#### Task requirements:
Give again the line that contains "du fer. BD >" and every line after it to the end of the records. Keep them exactly as they are and add nothing.

#### Records to process:
=== Section Start ===

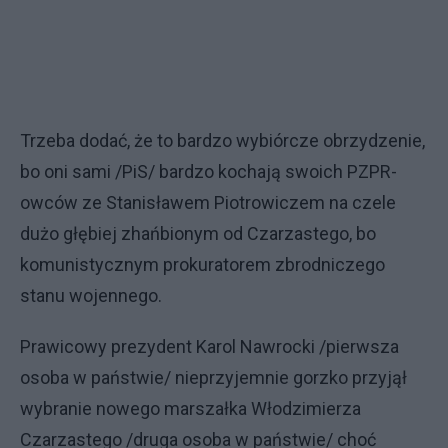
Trzeba dodać, że to bardzo wybiórcze obrzydzenie,
bo oni sami /PiS/ bardzo kochają swoich PZPR-
owców ze Stanisławem Piotrowiczem na czele
dużo głębiej zhańbionym od Czarzastego, bo
komunistycznym prokuratorem zbrodniczego
stanu wojennego.
Prawicowy prezydent Karol Nawrocki /pierwsza
osoba w państwie/ nieprzyjemnie gorzko przyjął
wybranie nowego marszałka Włodzimierza
Czarzastego /druga osoba w państwie/ choć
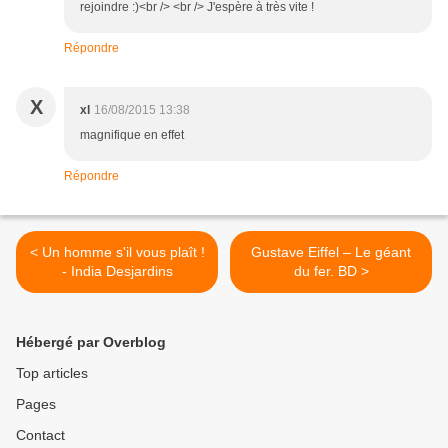
rejoindre :)<br /> <br /> J'espère à très vite !
Répondre
X
xl
16/08/2015 13:38
magnifique en effet
Répondre
< Un homme s'il vous plaît !
Gustave Eiffel – Le géant
- India Desjardins
du fer. BD >
Hébergé par Overblog
Top articles
Pages
Contact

=== Section End ===

#### Finished exercise:
du fer. BD >
Hébergé par Overblog
Top articles
Pages
Contact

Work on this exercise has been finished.